Abstract

Rheology of a dilute suspension of liquid-filled elastic capsules in linear shear flow is studied by three-dimensional numerical simulations using a front-tracking method. This study is motivated by a recent discovery that a suspension of viscous vesicles exhibits a shear viscosity minimum when the vesicles undergo an unsteady vacillating-breathing dynamics at the threshold of a transition between the tank-treading and tumbling motions. Here we consider capsules of spherical resting shape for which only a steady tank-treading motion is observed.
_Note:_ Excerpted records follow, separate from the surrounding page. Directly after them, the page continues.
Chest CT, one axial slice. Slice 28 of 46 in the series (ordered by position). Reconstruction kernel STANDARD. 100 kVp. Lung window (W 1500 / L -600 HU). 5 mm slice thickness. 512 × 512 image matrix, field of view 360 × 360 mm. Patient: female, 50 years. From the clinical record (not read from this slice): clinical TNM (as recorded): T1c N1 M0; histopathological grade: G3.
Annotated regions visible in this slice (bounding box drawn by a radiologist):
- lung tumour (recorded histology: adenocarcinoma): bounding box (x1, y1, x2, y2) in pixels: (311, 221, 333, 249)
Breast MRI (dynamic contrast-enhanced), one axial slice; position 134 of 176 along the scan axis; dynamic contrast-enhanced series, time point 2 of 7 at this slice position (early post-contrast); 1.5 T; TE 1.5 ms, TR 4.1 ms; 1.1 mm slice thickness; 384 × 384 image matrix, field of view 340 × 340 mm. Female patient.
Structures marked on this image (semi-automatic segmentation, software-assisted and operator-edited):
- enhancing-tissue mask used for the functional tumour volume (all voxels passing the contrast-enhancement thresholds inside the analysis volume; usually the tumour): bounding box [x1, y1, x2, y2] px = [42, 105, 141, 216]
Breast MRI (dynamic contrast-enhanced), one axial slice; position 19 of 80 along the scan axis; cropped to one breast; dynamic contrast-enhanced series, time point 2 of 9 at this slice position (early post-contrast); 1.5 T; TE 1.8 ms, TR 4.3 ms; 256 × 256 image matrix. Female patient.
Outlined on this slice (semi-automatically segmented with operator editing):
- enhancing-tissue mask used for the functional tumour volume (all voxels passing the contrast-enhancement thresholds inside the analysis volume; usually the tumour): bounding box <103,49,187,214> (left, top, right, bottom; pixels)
A comprehensive analysis of the suspension rheology is presented over a broad range of viscosity ratio (ratio of internal-to-external fluid viscosity), shear rate (or, capillary number), and capsule surface-area dilatation. We find a result that the capsule suspension exhibits a shear viscosity minimum at moderate values of the viscosity ratio, and high capillary numbers, even when the capsules are in a steady tank-treading motion. It is further observed that the shear viscosity minimum exists for capsules with area-dilating membranes but not for those with nearly incompressible membranes. Nontrivial results are also observed for the normal stress differences which are shown to decrease with increasing capillary number at high viscosity ratios. Such nontrivial results neither can be predicted by the small-deformation theory nor can be explained by the capsule geometry alone. Physical mechanisms underlying these results are studied by decomposing the particle stress tensor into a contribution due to the elastic stresses in the capsule membrane and a contribution due to the viscosity differences between the internal and suspending fluids. It is shown that the elastic contribution is shear-thinning, but the viscous contribution is shear thickening. The coupling between the capsule geometry and the elastic and viscous contributions is analyzed to explain the observed trends in the bulk rheology.